Several points:
* Some of your test cases seem to be parsing from or serializing to files. This may be measuring file I/O performance more than it is measuring the respective serialization libraries. Even though you are using clock() to measure time, simply setting up file I/O operations involves syscalls and copying that could take some CPU time to execute. Try parsing from and serializing to in-memory buffers instead. For protocol buffers you should use ParseFromArray() and SerializeToArray() for maximum performance -- not sure if boost has equivalents.
* Your test generates different random data for the boost test vs. the protobuf test. For an accurate comparison, you really should use identical data.
* Finally, your test isn't a very interesting test case for protocol buffers. Parsing and serializing a lot of strings is going to be dominated by the performance of memcpy(). You might notice that the actual serialization step in your program takes much less time than even just populating the message object. It might be more interesting to try serializing a message involving many different fields of different types.

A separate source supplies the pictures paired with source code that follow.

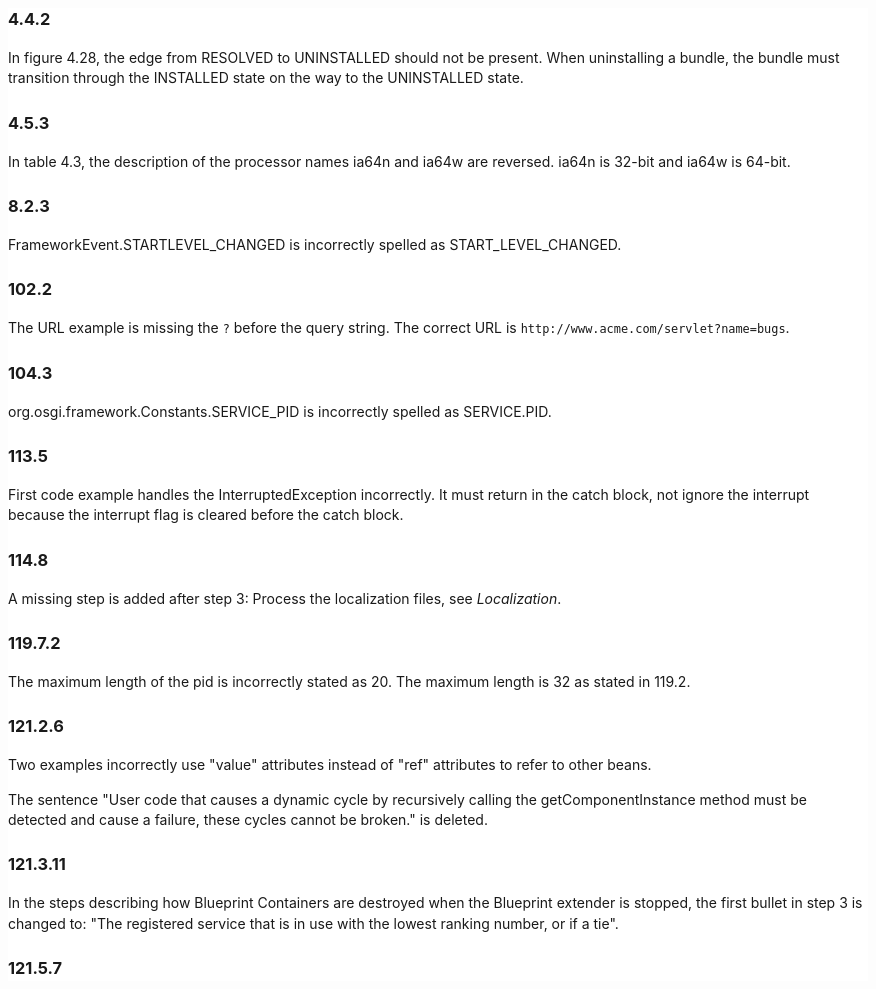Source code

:### 4.4.2

In figure 4.28, the edge from RESOLVED to UNINSTALLED should not be present. When uninstalling a bundle, the bundle must transition through the INSTALLED state on the way to the UNINSTALLED state.

### 4.5.3

In table 4.3, the description of the processor names ia64n and ia64w are reversed. ia64n is 32-bit and ia64w is 64-bit.

### 8.2.3

FrameworkEvent.STARTLEVEL_CHANGED is incorrectly spelled as START_LEVEL_CHANGED.

### 102.2

The URL example is missing the `?` before the query string. The correct URL is `http://www.acme.com/servlet?name=bugs`.

### 104.3

org.osgi.framework.Constants.SERVICE_PID is incorrectly spelled as SERVICE.PID.

### 113.5

First code example handles the InterruptedException incorrectly. It must return in the catch block, not ignore the interrupt because the interrupt flag is cleared before the catch block.

### 114.8

A missing step is added after step 3: Process the localization files, see _Localization_.

### 119.7.2

The maximum length of the pid is incorrectly stated as 20. The maximum length is 32 as stated in 119.2.

### 121.2.6

Two examples incorrectly use "value" attributes instead of "ref" attributes to refer to other beans.

The sentence "User code that causes a dynamic cycle by recursively calling the getComponentInstance method must be detected and cause a failure, these cycles cannot be broken." is deleted.

### 121.3.11

In the steps describing how Blueprint Containers are destroyed when the Blueprint extender is stopped, the first bullet in step 3 is changed to: "The registered service that is in use with the lowest ranking number, or if a tie".

### 121.5.7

I think the reason parsing ends up being much slower than serialization for you is because it spends most of the time in malloc(), allocating strings. There are a few things you can do about this:
1) Reuse the same message object every time you parse. It will then reuse the same memory instead of allocating new memory.
2) Make sure you are not using a reference-counting string implementation. They are, ironically, very slow, due to the need for atomic operations.
3) Use Google's tcmalloc in place of your system's malloc. It is probably a lot faster.